# More Ike



## Arlon (Feb 8, 2005)

Click the image to go to the "Ike gallery"


----------



## Koru (Sep 25, 2006)

Arlon, that has got to be THE photo of the week. it says it all. very haunting.

your gallery gives me bitter sweet feelings. great photos, but such a mess to clean up. i am glad you were able to take photos.

rosesm


----------



## richg99 (Aug 21, 2004)

Great shot..good eye and opportunistic shooting.. Rich


----------



## RustyBrown (May 29, 2004)

Great. Pbase is blocked here at work and I have no power at home. Why so mean to me? 
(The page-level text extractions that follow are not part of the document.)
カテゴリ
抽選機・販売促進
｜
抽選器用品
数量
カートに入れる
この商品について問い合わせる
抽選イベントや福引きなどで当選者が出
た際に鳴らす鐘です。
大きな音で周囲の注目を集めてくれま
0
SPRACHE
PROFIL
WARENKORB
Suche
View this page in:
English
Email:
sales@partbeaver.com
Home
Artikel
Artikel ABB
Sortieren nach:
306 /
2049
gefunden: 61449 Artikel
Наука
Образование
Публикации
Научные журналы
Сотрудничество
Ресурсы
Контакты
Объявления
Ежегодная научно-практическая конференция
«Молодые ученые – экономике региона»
We're all fine BTW. Huge cleanup at home. Huge cleanup at the properties, but we had the Galleria open at 8am Sunday morning. We lot a 30x100' block wall on top of the Regency Garage in addition to all the glass. Please let me know if anyone finds it.
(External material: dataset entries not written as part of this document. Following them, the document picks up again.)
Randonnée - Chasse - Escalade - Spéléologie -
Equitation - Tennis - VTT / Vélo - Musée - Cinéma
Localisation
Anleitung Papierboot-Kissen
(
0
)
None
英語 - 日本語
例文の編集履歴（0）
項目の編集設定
Your baby is fine btw Arlon and I got to use it a bit.


----------



## Arlon (Feb 8, 2005)

Definately an opportunistic shot! I looked out the back yard and saw this guy grabbed my camera and got about three shots, checked the pic, looked up and he was gone..


----------



## Koru (Sep 25, 2006)

you should send this shot off to National Geographic, Arlon. opportunist or not, you took it and it's stunning.


----------



## Fisher Lou (May 16, 2005)

Arlon, that is a fantastic photo.


----------



## labanc (Apr 11, 2005)

A W E S O M E


----------



## richg99 (Aug 21, 2004)

Yea, Arlon...that one has so much potential. You ought to submit it to the Chronicle or even the major news groups. It tells the tale very well.....Entitle it something like "Dawn to Dark".... Rich


----------



## rippin lips jr (Feb 5, 2006)

Thats just 2cool! Fantastic job Arlon.


----------



## The Machine (Jun 4, 2007)

nice but bad situation


----------



## Jakjr65 (Jun 16, 2007)

Hats off to all the wonderful photos and information on this site. I have 2 questions: any pics of the Berrmuda beach area and di the homes on Bermuda beach make it ? also, If "Piledriver" is reading - Jim, how idd you make out ? we have you in our prayers. I hope your house is still there ..we will absolutely come back next summer if you are renting.
best wishes to all of you .
Jackie


----------